(Keypoint correspondence data)
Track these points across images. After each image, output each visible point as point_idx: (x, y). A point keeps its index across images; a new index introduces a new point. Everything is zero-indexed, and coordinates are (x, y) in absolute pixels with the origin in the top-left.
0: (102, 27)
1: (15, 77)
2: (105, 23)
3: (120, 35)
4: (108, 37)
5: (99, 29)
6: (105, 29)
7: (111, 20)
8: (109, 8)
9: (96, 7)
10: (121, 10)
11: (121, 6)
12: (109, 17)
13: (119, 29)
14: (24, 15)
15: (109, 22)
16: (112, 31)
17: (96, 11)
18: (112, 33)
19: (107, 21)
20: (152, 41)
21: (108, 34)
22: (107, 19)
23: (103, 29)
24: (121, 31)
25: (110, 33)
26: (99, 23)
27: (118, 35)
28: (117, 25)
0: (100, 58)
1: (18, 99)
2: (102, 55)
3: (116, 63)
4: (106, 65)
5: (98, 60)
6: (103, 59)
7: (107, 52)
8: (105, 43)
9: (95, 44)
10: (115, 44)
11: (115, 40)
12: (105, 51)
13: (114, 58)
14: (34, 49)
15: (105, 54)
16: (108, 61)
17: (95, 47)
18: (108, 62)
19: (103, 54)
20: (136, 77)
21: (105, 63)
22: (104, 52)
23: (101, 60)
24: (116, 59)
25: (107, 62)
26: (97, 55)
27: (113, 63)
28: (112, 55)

__What to do__: Return each line of the data exactly as it was given.

__Written answer__:
Track these points across images. After each image, output each visible point as point_idx: (x, y). A point keeps its index across images; a new index introduces a new point. Everything is zero-indexed, and coordinates are (x, y) in absolute pixels with the origin in the top-left.
0: (102, 27)
1: (15, 77)
2: (105, 23)
3: (120, 35)
4: (108, 37)
5: (99, 29)
6: (105, 29)
7: (111, 20)
8: (109, 8)
9: (96, 7)
10: (121, 10)
11: (121, 6)
12: (109, 17)
13: (119, 29)
14: (24, 15)
15: (109, 22)
16: (112, 31)
17: (96, 11)
18: (112, 33)
19: (107, 21)
20: (152, 41)
21: (108, 34)
22: (107, 19)
23: (103, 29)
24: (121, 31)
25: (110, 33)
26: (99, 23)
27: (118, 35)
28: (117, 25)
0: (100, 58)
1: (18, 99)
2: (102, 55)
3: (116, 63)
4: (106, 65)
5: (98, 60)
6: (103, 59)
7: (107, 52)
8: (105, 43)
9: (95, 44)
10: (115, 44)
11: (115, 40)
12: (105, 51)
13: (114, 58)
14: (34, 49)
15: (105, 54)
16: (108, 61)
17: (95, 47)
18: (108, 62)
19: (103, 54)
20: (136, 77)
21: (105, 63)
22: (104, 52)
23: (101, 60)
24: (116, 59)
25: (107, 62)
26: (97, 55)
27: (113, 63)
28: (112, 55)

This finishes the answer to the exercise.